Interpretive Summary:

Technical Abstract: Many gram-positive bacteria produce small ribosomally-synthesized peptides that have antimicrobial activity. These "bacteriocins" were first isolated from fermented dairy products, and they have been proposed as an alternative to classical antibiotics. At least one bacteriocin (nisin) has been commercially developed. In vitro experiments indicated that nisin had the same effect on ruminal fermentation as one of the most commonly used antibiotics in beef cattle rations (monensin), but this effect did not persist in vivo. To circumvent the potential problem of bacteriocin resistance, the rumen was screened for bacteria that could inhibit nisin-resistant S. bovis. Results indicated that some strains of S. bovis produced bacteriocins, and one type (S. bovis HC5) inhibited nisin-resistant strains. In vitro experiments indicated that S. bovis HC5 could inhibit ruminal organisms that produce methane and ammonia.
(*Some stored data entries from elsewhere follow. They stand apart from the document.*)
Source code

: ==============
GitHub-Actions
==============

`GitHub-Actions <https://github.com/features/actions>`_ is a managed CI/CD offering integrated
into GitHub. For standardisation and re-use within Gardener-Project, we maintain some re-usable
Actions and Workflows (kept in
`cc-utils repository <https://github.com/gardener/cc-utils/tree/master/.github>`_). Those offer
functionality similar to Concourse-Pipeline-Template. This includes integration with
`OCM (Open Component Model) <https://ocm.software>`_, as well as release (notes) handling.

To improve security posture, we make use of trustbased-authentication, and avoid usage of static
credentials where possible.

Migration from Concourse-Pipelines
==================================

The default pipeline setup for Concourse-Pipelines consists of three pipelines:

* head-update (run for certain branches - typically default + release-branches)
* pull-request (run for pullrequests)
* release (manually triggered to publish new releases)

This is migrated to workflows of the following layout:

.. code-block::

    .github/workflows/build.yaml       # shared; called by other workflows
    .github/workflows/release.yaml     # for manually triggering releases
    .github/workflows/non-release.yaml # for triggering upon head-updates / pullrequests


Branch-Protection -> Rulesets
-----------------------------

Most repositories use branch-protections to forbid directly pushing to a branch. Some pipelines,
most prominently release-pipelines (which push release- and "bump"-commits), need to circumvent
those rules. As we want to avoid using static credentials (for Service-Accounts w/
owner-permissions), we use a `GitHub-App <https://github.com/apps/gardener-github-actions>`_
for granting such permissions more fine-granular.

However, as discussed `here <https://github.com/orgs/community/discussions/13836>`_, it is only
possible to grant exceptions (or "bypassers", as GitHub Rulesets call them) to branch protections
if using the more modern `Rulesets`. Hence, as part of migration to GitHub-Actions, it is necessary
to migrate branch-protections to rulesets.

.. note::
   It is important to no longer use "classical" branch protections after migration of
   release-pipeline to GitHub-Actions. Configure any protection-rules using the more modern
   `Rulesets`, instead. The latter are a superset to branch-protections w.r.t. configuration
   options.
American and European cattle consume more than 200 million tons of silage each year, and silage fermentation may be a means of delivering bacteriocins to the rumen as well as enhancing silage quality. Bacteriocin-producing bacteria have not yet been used to improve silage quality on the farm, but recent work indicates that bovicin HC5inhibited the pathogen Listeria monocytogenes. Cattle can become infected with L. monocytogenes by consuming improperly prepared silage, and this bacterium can then be transferred to humans via contaminated beef. L. monocytogenes has been responsible for several large scale beef recalls. S. bovis HC5 can also kill Clostridium sporogenes. This latter bacterium degrades amino acids, produces ammonia and increases silage pH. When the pH increases, the silage is more prone to spoilage. Because some clostridia produce toxins (e.g. Clostridium botulinum), the use of bacteriocins to inhibit other gram-positive bacteria could have yet another benefit.